**WHAT THE TASK REQUIRES**. Could you work out how many lines in the material below hold the word "Tables"? Give only the number in reply.

**DATA FOR THE TASK**.
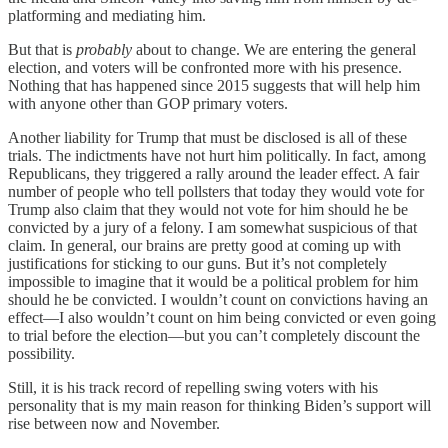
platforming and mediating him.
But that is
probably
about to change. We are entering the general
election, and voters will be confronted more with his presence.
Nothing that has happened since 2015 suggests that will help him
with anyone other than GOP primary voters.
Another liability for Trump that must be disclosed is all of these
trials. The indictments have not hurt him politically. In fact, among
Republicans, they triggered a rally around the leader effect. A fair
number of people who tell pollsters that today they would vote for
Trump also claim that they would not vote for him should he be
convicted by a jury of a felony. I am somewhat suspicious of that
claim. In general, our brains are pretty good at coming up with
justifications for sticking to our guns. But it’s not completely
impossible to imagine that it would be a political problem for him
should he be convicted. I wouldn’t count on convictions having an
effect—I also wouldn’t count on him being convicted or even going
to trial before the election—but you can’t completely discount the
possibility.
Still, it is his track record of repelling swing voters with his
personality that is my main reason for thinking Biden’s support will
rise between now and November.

--

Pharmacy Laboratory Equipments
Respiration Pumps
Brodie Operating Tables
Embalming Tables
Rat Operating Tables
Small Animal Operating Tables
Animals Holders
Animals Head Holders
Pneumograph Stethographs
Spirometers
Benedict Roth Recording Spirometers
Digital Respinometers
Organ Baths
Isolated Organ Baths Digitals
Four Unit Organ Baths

**SOLUTION BELOW**. 4